Shot on location in Soweto, Johannesburg, Sven Dreesbach and Philipp Primus’ co-directed music video for Fortnite EP track Gasoline, shines a light on the balletic grace of Joburg’s burgeoning car spinning scene. Below Sven shares how they came to pair this captivating South African subculture with Fortnite’s ethereal track.

My friend Philipp Primus returned from a trip to visit friends in Soweto, Johannesburg a few months ago and brought back a photo documentary of the local culture and people. Among his beautiful work was a series of shots from the car spinning grounds around Joburg. Spinning cars has a very interesting history down there because its roots lie in the thankfully long-gone Apartheid system, where this all started illegally in the underground. Today it appears like a growing community of fans and enthusiasts is helping to elevate spinning out of its subculture status to become an organized competitive motorsport all over the region.

After doing some initial research, I became intrigued by the entire scene, so Phil and I decided to put together a pitch for a music video, with the intention of using this very vibrant environment as our backdrop.

Robot Koch was quickly sold on our idea and sent us this new track of his, Gasoline. Phil and I were instantly hooked. We thought that this song was almost made for the images we had in our heads. Robot and his long-time collaborator Fiora have delivered a superb debut for their latest project Fortnite with an outstanding new EP. Needless to say, Phil and I are grateful for the opportunity to deliver visuals for one of the beautifully produced and performed tracks. Fortnite has been released on Robot’s own new label Trees & Cyborgs.
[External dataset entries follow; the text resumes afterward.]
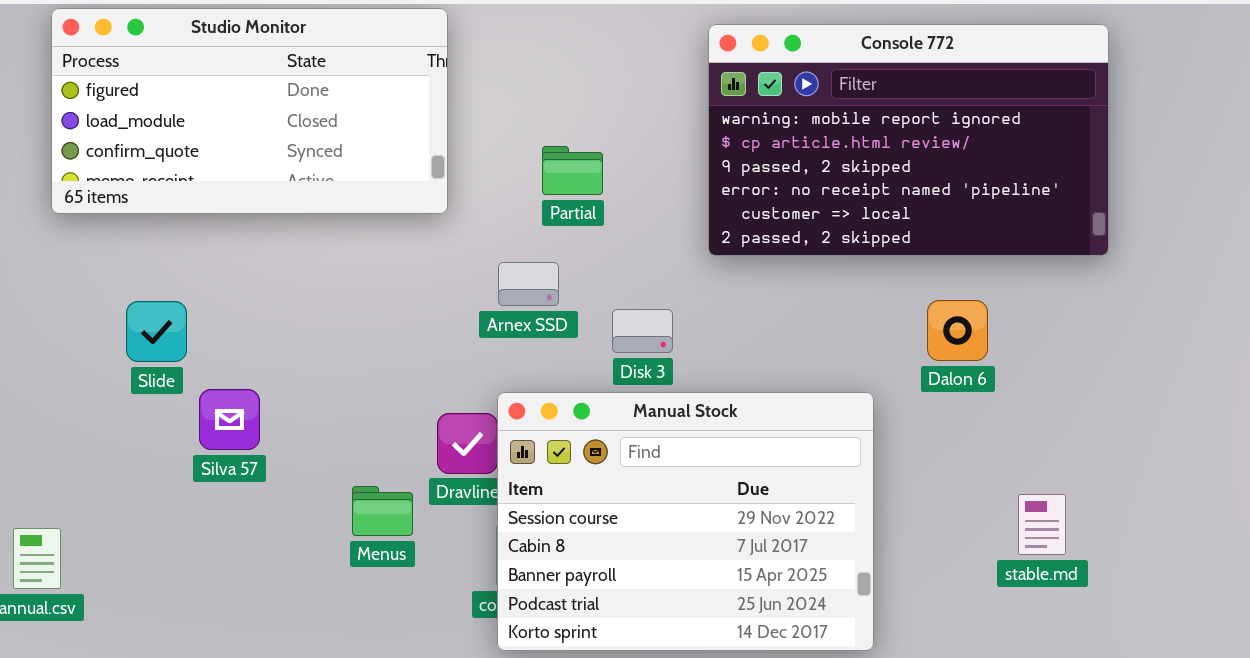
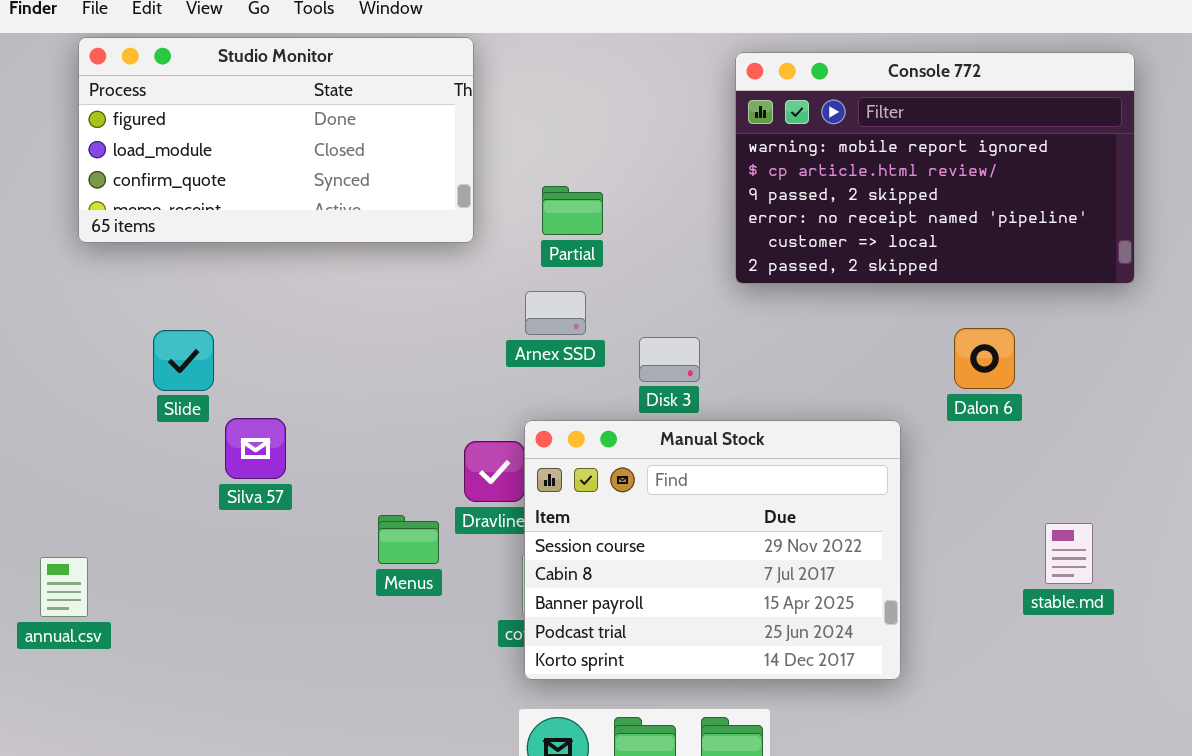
Partial: [542,146,603,195] -> [542,186,603,235], moved

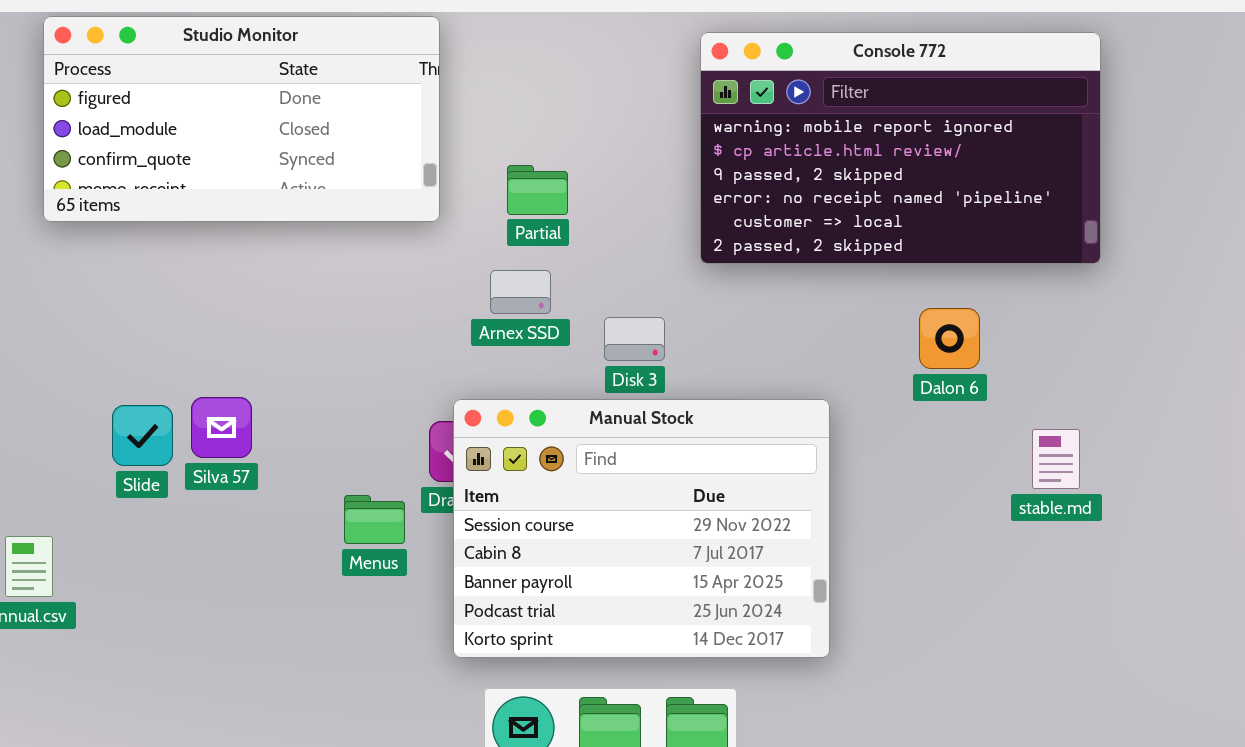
Slide: [153,330,214,391] -> [112,405,173,466], moved
Manual Stock: [524,420,901,680] -> [453,399,830,658], moved
stable.md: [1045,523,1093,584] -> [1032,429,1080,489], moved

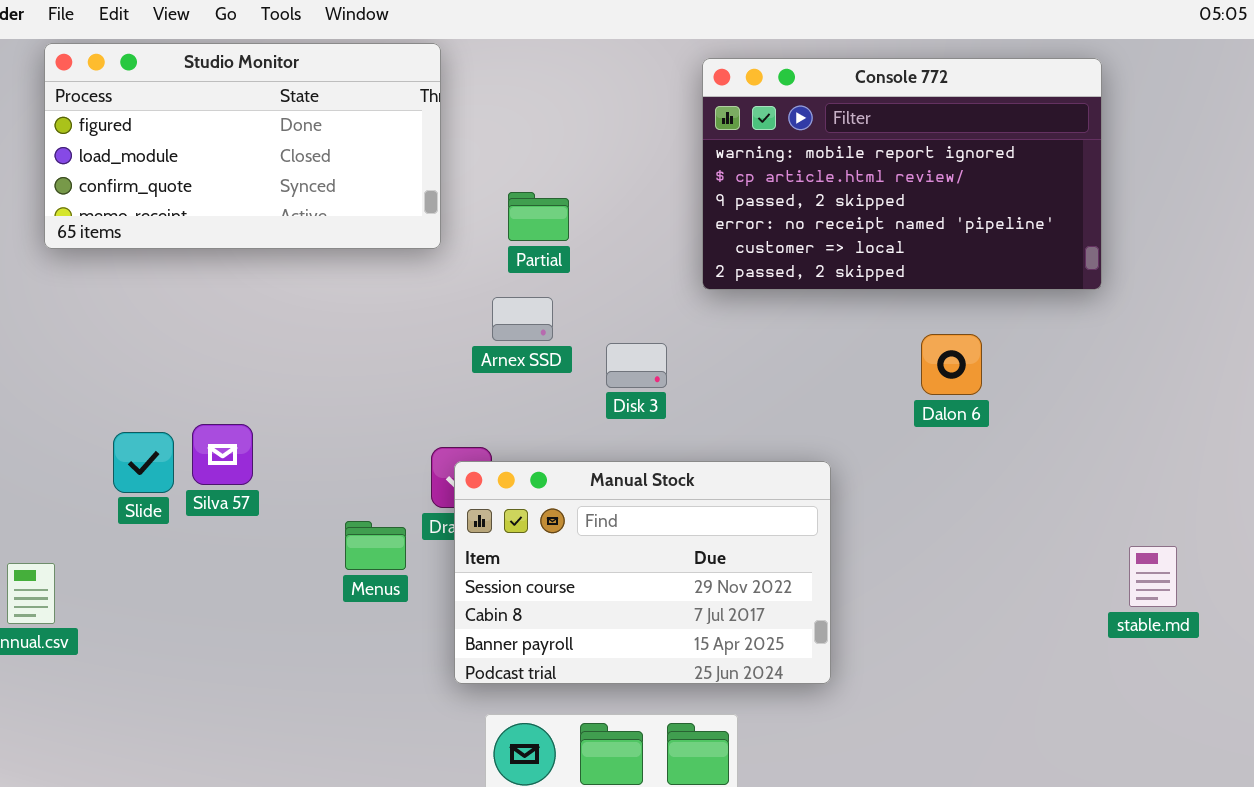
Manual Stock: [453,399,830,658] -> [454,461,831,684], resized
stable.md: [1032,429,1080,489] -> [1129,546,1177,607], moved

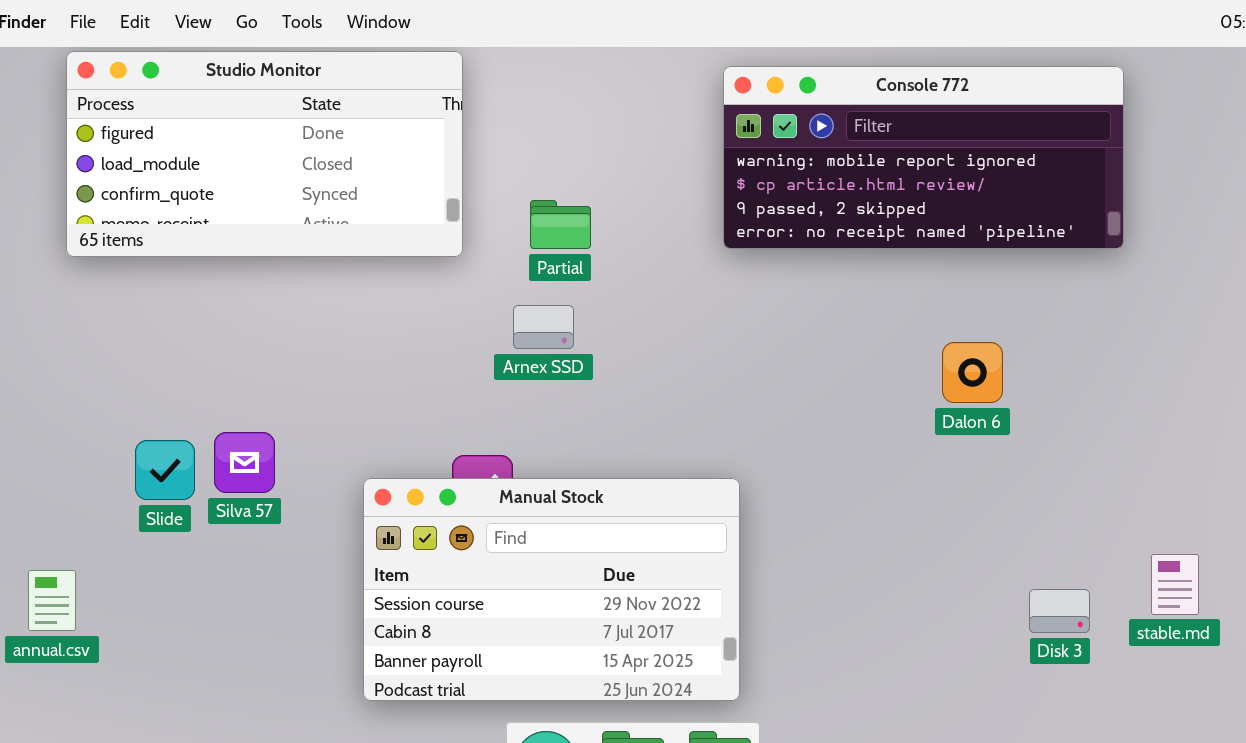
Console 772: [702,58,1102,290] -> [723,66,1124,249], resized
Disk 3: [606,343,667,388] -> [1029,589,1090,633], moved
Manual Stock: [454,461,831,684] -> [363,478,740,701], moved

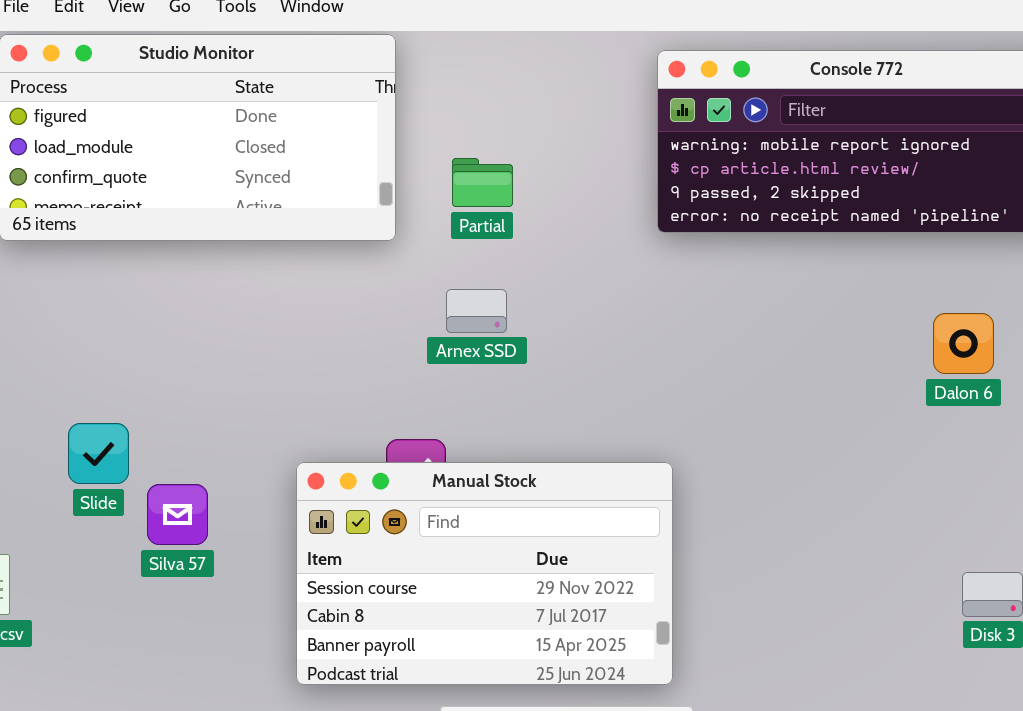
Partial: [530,200,591,249] -> [452,158,513,207], moved
Dalon 6: [942,342,1003,403] -> [933,313,994,374], moved
Silva 57: [214,432,275,493] -> [147,484,208,545], moved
With a mini budget at our disposal, we agreed on the creative pretty quickly and started pre-production. After we found the song it was important to do more research and find a central character. Philipp established a few connections before our flight to Joburg, but the final casting had to happen during the first few days after arrival. Despite meeting up with a few of the bigger drivers in the scene we quickly became attached to Gilbert ‘Blanka’ Sewoha, a young car mechanic and enthusiast from the Meadowlands district. Due to his unspoiled demeanor and sincere interest in working with us, it didn’t take much for us to fetch him straight off the street. Blanka ended up stealing the show and we wish we could have fit more of him into the video.
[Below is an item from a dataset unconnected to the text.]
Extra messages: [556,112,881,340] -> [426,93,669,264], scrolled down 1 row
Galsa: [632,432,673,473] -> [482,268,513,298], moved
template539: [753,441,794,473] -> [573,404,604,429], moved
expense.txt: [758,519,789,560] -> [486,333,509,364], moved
The clip opens up with him approaching a car spinning event outside Soweto, Johannesburg to meet up with his friends. The morning after, the crowds long disappeared, it’s just him and his BMW E30 left at the arena where we watch him go on his very own special spin in front of an imaginary audience – which turns out to be us in this case. Our goal was to create a doc style introduction of our hero and his environment around a central, very stylized slow motion scene of him doing what he loves the most.

The main scene was a last minute wrap because several first attempts had failed. Initially, we were going to shoot the arena scene at a different location but had to abort the shoot due to a series of unfortunate events that involved a blown up radiator, flat tire and the police being somewhat overly ‘nosy’. We ended up shooting at the new location with more unexpected delays on top, but luckily it ended up being the perfect choice. In its abandoned, slightly otherworldly state, the arena added an ethereal quality to the images that go hand in hand with the atmosphere established by the beautiful track. We knew the slow pacing of the song required us to focus on just a few images to build a compelling world for the audience.

We thought that this song was almost made for the images we had in our heads.

One of the challenges was shooting the main scene in reverse-chronological order. It was supposed to be the next morning after the introductory event, so we had to plan accordingly in order to make sure we shot “before sunset for after sunrise” and so on. It took some extra focusing to make sure we would be able to keep continuity, but luckily our plan worked out pretty well.

While trying to chase the available light through a perpetual series of tiny misfortunes like the aforementioned delays, it was primarily Phil holding the production together. He really was walking on a tightrope while juggling most of the unknowns thrown at him while I was focusing on making sure we would stay on par with the creative and technical aspects of the shoot.

I brought the A Cam for the shoot over from the States. My gear of choice was the Sony FS5. It is small and versatile, easy to travel with, and remains pretty stealth in public places. Even if this mini-cinecam trades its small size and light weight for very limited internal recording capabilities, this turns into a non-issue when capturing the footage externally. We utilized the RAW to ProRes capabilities of the Atomos Shogun Inferno. This setup provides a sweet run and gun workflow all the way into post where editing, color and finish was taken care of in Blackmagic DaVinci Resolve. Shoutout to Erik Zimmermann who helped out with the sparks fx towards the end, which were composited in The Foundry’s Nuke.

All scenes in the video were captured within a 3 day time frame during which we only shot early afternoon to evening. Shooting formats were 4K DCI 60fps and 2K DCI 240 fps on the FS5 and 1080p 60fps on our B-Cam, a Sony a7sII that we rented in Johannesburg. Lenses were mainly EF Sigma and Canon via Metabones adapter.

Philipp and I can’t show our gratitude enough to the people of Meadowlands and all the other parts in and around Soweto for their friendly assistance and patience with the production. It was an amazing experience loaded with fond memories and new connections.